▶ _SELECTED EXCERPT_:
*** Begin section ***

I didn't see it mentioned though you can create a trust in any name and put yourself and wife or who ever as the trustee and beneficiaries to the account.
Once your kids reach over the age of 18 yrs old you can list them as beneficiaries or modify the trust ( hence you get the term - trust fund babies) Very lucrative tax haven compared to a company.
pls Dyor


----------



## gsp77 (25 May 2021)

Dark1975 said:


> I didn't see it mentioned though you can create a trust in any name and put yourself and wife or who ever as the trustee and benefices to the account.
> Once your kids reach over the age of 18 yrs old you can list them as benefices or modify the trust ( hence you get the term - trust fund babies) Very lucrative tax haven compared to a company.
> pls Dyor



Thanks, do I need kids TFN in the comsec share trading account(trust)?


----------



## Dark1975 (25 May 2021)

gsp77 said:


> Thanks, do I need kids TFN in the comsec share trading account(trust)?



You will need to speak to your accountant first about creating the trust !
Once the accountant has created the trust he will generate through Asic/A.t.o the T.F.N ,
Though more important to discuss the best way to structure the trust , As you can disburse profits to the  beneficiary  or beneficiaries . And unlike a company the payment through the trust is not like a company where it needs to be paid. ( i might stop there 😉) speak to the accountant


----------



## Warr87 (25 May 2021)

Dark1975 said:


> I didn't see it mentioned though you can create a trust in any name and put yourself and wife or who ever as the trustee and beneficiaries to the account.
> Once your kids reach over the age of 18 yrs old you can list them as beneficiaries or modify the trust ( hence you get the term - trust fund babies) Very lucrative tax haven compared to a company.
> pls Dyor




a discretionary trust is also called a family trust. if i have kids in the future they could automatically be added as beneficiaries due to the enacted trust deed. be careful with having a non-incorporated trustee. with an incorporated trustee, you simply change the director of the company. otherwise it could be difficult to change who the trustee is.

i'm not sure but kids can be beneficiaries even before they turn 18. but they still get taxed.

*** End section ***

▶ _MATERIAL SUPPLIED_:
*** Begin section ***

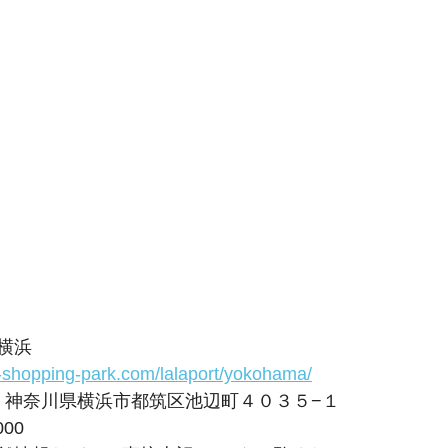
横浜
ui-shopping-park.com/lalaport/yokohama/
053 神奈川県横浜市都筑区池辺町４０３５−１
000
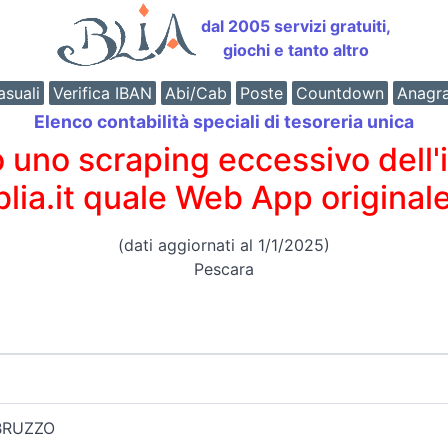
dal 2005 servizi gratuiti,
giochi e tanto altro
suali
Verifica IBAN
Abi/Cab
Poste
Countdown
Anagr
Elenco contabilità speciali di tesoreria unica
o scraping eccessivo dell'int
 blia.it quale Web App originale
(dati aggiornati al 1/1/2025)
Pescara
ABRUZZO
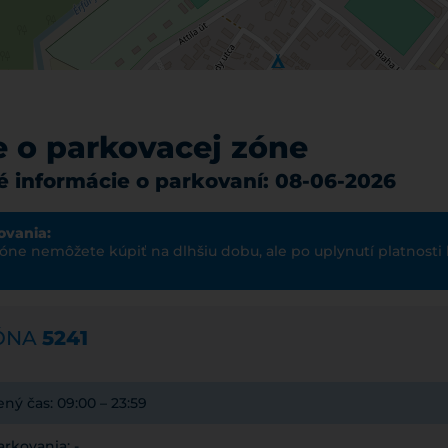
e o parkovacej zóne
 informácie o parkovaní: 08-06-2026
ovania:
 zóne nemôžete kúpiť na dlhšiu dobu, ale po uplynutí platnosti 
ZÓNA
5241
ý čas: 09:00 – 23:59
rkovania: -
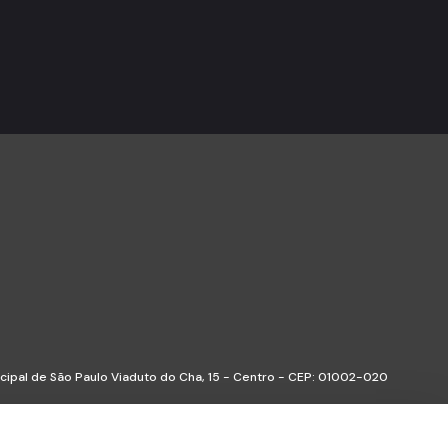
icipal de São Paulo Viaduto do Cha, 15 - Centro - CEP: 01002-020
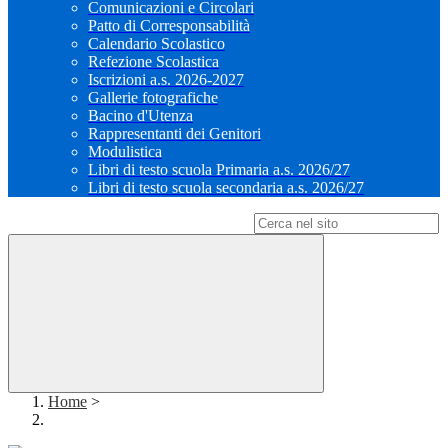
Comunicazioni e Circolari
Patto di Corresponsabilità
Calendario Scolastico
Refezione Scolastica
Iscrizioni a.s. 2026-2027
Gallerie fotografiche
Bacino d'Utenza
Rappresentanti dei Genitori
Modulistica
Libri di testo scuola Primaria a.s. 2026/27
Libri di testo scuola secondaria a.s. 2026/27
Campo di ricerca per le pagine del sito
Home
>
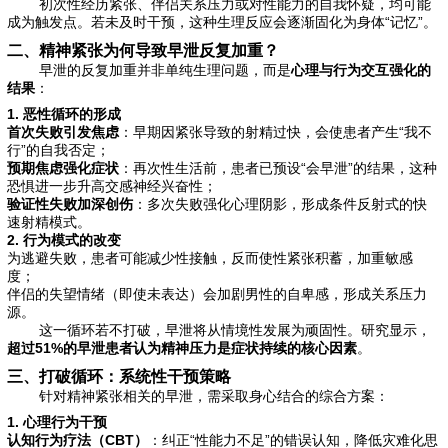
初次性经历紧张、伴侣关系压力或对性能力的自我怀疑，均可能
成为触发点。若未及时干预，这种生理反应会逐渐固化为身体“记忆”。
二、精神紧张为何导致早泄反复加重？
早泄的反复加重并非单纯生理问题，而是
心理与行为交互强化的
结果
：
1. 恶性循环的形成
首次失败引发焦虑
：早期因紧张导致的射精过快，会使患者产生“我不
行”的自我否定；
预期焦虑强化症状
：再次性生活前，患者已预设“会早泄”的结果，这种
恐惧进一步升高交感神经兴奋性；
验证性失败加深创伤
：多次失败强化心理阴影，形成条件反射式的快
速射精模式。
2. 行为模式的改变
为逃避失败，患者可能减少性接触，反而使性紧张积蓄，加重敏感
度；
伴侣的失望情绪（即使未表达）会加剧男性的自卑感，形成关系压力
源。
这一循环若不打破，早泄将从情境性发展为顽固性。研究显示，
超过51%的早泄患者认为精神压力是症状持续的核心因素
。
三、打破循环：系统性干预策略
针对精神紧张相关的早泄，需采取身心结合的综合方案：
1. 心理行为干预
认知行为疗法（CBT）
：纠正“性能力不足”的错误认知，降低灾难化思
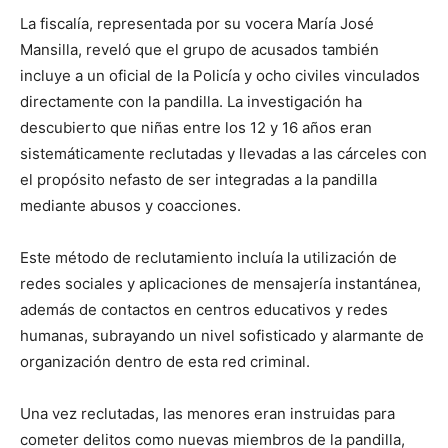
La fiscalía, representada por su vocera María José
Mansilla, reveló que el grupo de acusados también
incluye a un oficial de la Policía y ocho civiles vinculados
directamente con la pandilla. La investigación ha
descubierto que niñas entre los 12 y 16 años eran
sistemáticamente reclutadas y llevadas a las cárceles con
el propósito nefasto de ser integradas a la pandilla
mediante abusos y coacciones.
Este método de reclutamiento incluía la utilización de
redes sociales y aplicaciones de mensajería instantánea,
además de contactos en centros educativos y redes
humanas, subrayando un nivel sofisticado y alarmante de
organización dentro de esta red criminal.
Una vez reclutadas, las menores eran instruidas para
cometer delitos como nuevas miembros de la pandilla,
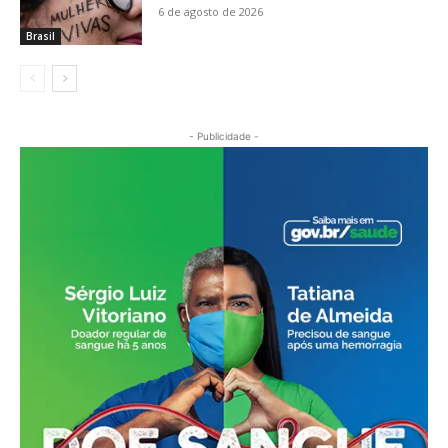
6 de agosto de 2026
Brasil
- Publicidade -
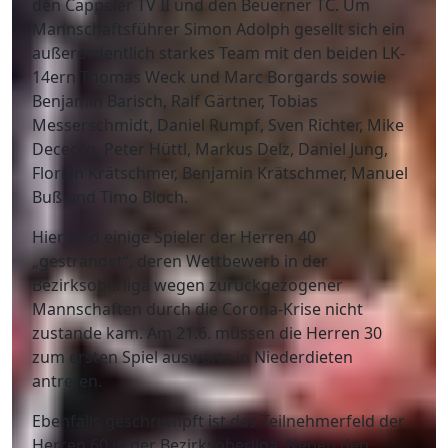
den Cappeler TV II und den Beuerner TC. Um
Mannschaftsführer Simon Adolph gesellt sich ein
außerordentlich starkes Team mit den beiden LK-
14ern Thomas Weck und Marc Borgards sowie
Benjamin Barisch, Ralf Gärtner, Tobias
Messerschmidt, Daniel Rumpf, Sven Richter, Mike
Dececco, Peter Hüttl, Markus Delz, Daniel Jung,
Florian Krätschmer, Benjamin Krätschmer, Manuel
Buß und Timo Bloch.
Hier sind einige Spieler der Herren 40
„gestrandet“, deren Wettbewerb in der
Bezirksoberliga wegen zurückgezogener
Mannschaften durch die Corona-Krise nicht
zustande kam. Am 21.6. müssen die Herren 30
zum ersten Spiel auswärts in Niederdieten
antreten.
Ebenfalls geschrumpft ist das Teilnehmerfeld der
Herren 60 in der Bezirksoberliga. Neben den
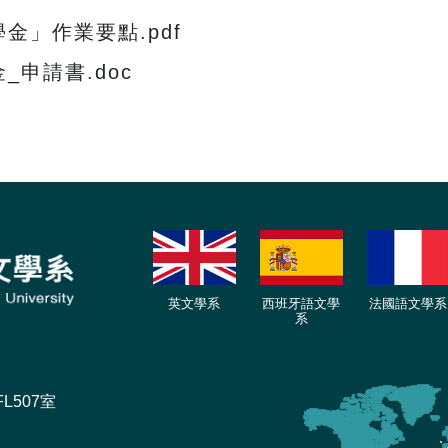
金」作業要點.pdf
_申請書.doc
英文學系
西班牙語文學
法國語文學系
系
L507室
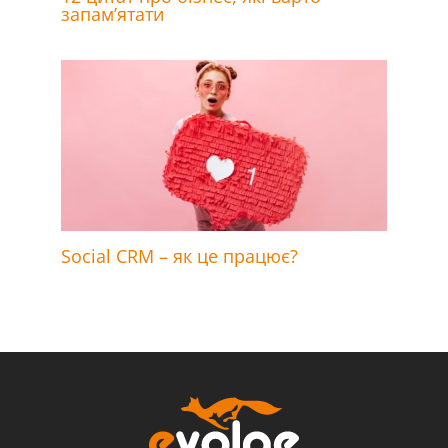
запам’ятати
Social CRM – як це працює?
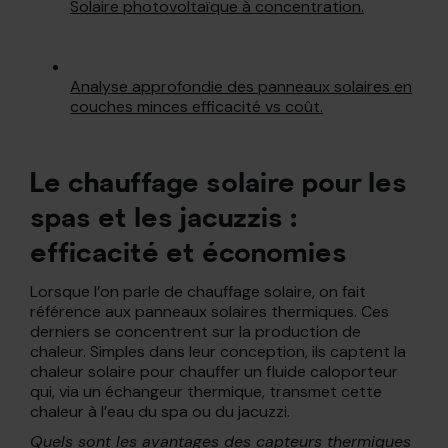
Solaire photovoltaïque à concentration.
Analyse approfondie des panneaux solaires en
couches minces efficacité vs coût.
Le chauffage solaire pour les
spas et les jacuzzis :
efficacité et économies
Lorsque l’on parle de chauffage solaire, on fait
référence aux panneaux solaires thermiques. Ces
derniers se concentrent sur la production de
chaleur. Simples dans leur conception, ils captent la
chaleur solaire pour chauffer un fluide caloporteur
qui, via un échangeur thermique, transmet cette
chaleur à l’eau du spa ou du jacuzzi.
Quels sont les avantages des capteurs thermiques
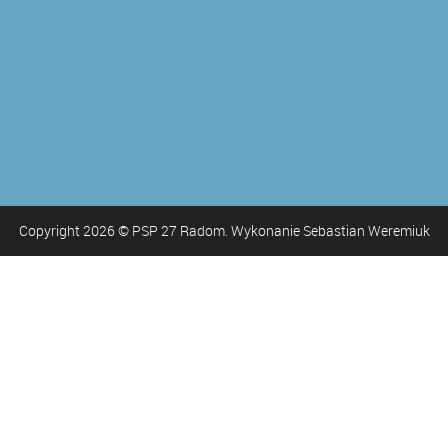
Copyright
2026
© PSP 27 Radom. Wykonanie Sebastian Weremiuk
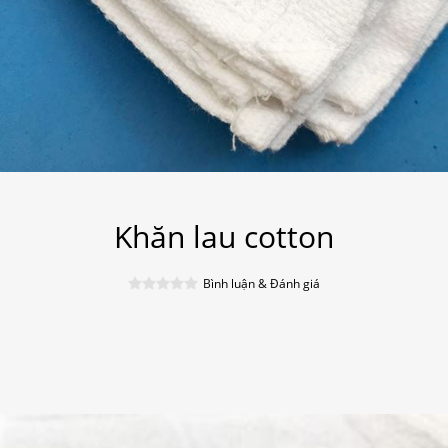
Khăn lau cotton
Bình luận & Đánh giá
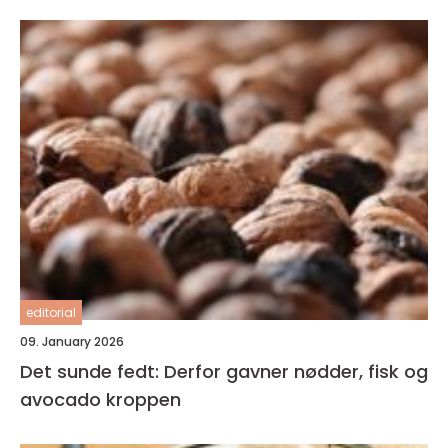
editorial
09. January 2026
Det sunde fedt: Derfor gavner nødder, fisk og
avocado kroppen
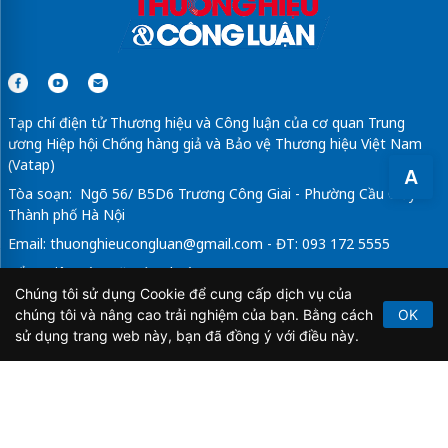
Tạp chí điện tử Thương hiệu và Công luận của cơ quan Trung
ương Hiệp hội Chống hàng giả và Bảo vệ Thương hiệu Việt Nam
(Vatap)
A
Tòa soạn: Ngõ 56/ B5D6 Trương Công Giai - Phường Cầu Giấy -
Thành phố Hà Nội
Email:
thuonghieucongluan@gmail.com
- ĐT: 093 172 5555
Tổng Biên Tập: Vũ Đức Thuận
Chúng tôi sử dụng Cookie để cung cấp dịch vụ của
Giấy phép hoạt động báo chí điện tử số 64/GP-BTTTT do Bộ
chúng tôi và nâng cao trải nghiệm của bạn. Bằng cách
OK
Thông tin và Truyền thông cấp ngày 21/2/2020.
sử dụng trang web này, bạn đã đồng ý với điều này.
Copyright © 2026
TẠP CHÍ THƯƠNG HIỆU & CÔNG
LUẬN
. All Rights Reserved.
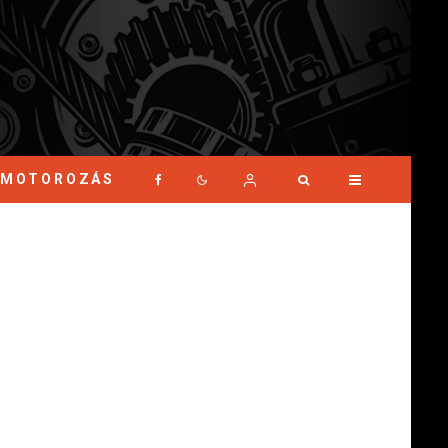
MOTOROZÁS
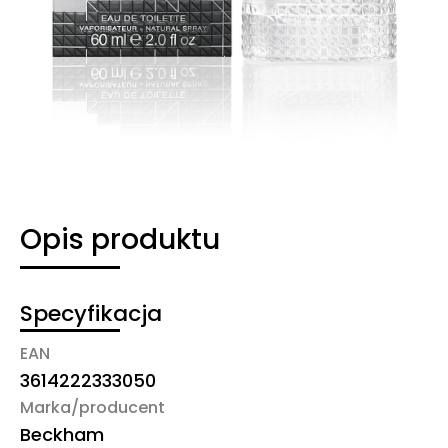
Opis produktu
Specyfikacja
EAN
3614222333050
Marka/producent
Beckham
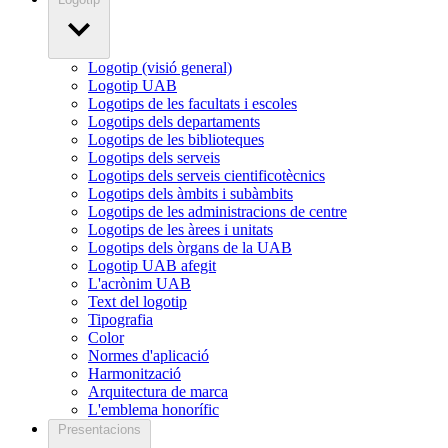
Logotip (visió general)
Logotip UAB
Logotips de les facultats i escoles
Logotips dels departaments
Logotips de les biblioteques
Logotips dels serveis
Logotips dels serveis cientificotècnics
Logotips dels àmbits i subàmbits
Logotips de les administracions de centre
Logotips de les àrees i unitats
Logotips dels òrgans de la UAB
Logotip UAB afegit
L'acrònim UAB
Text del logotip
Tipografia
Color
Normes d'aplicació
Harmonització
Arquitectura de marca
L'emblema honorífic
Presentacions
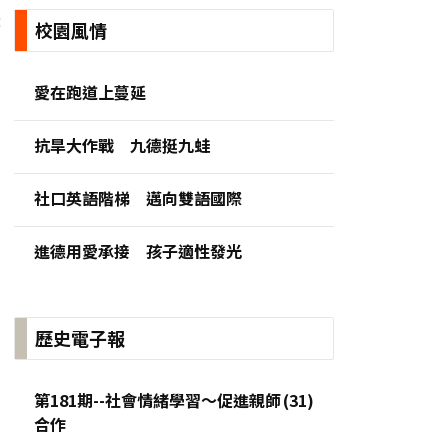
:
校園風情
愛在跑道上蔓延
抗旱大作戰 九德挺九蛙
社口英語階梯 邁向雙語國際
進德用愛承接 孩子適性發光
歷史電子報
第181期--社會情緒學習～促進親師
合作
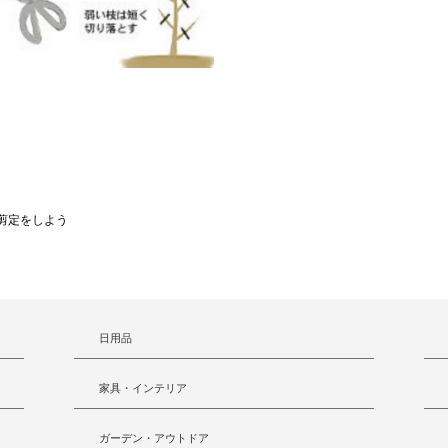
剪定をしよう
日用品
家具・インテリア
ガーデン・アウトドア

*** End section ***

▶ _ACTIONS TO TAKE_:
**a.** In the forum thread about trusts, what other name does Warr87 give for a discretionary trust?
**b.** Identify every line in the listing that contains the string "serveis".
The forum thread about trusts and the listing come from unrelated sources.

▶ _SOLUTIONS TO THE TASKS_:
**a.** A family trust.

**b.**
Logotips dels serveis
Logotips dels serveis cientificotècnics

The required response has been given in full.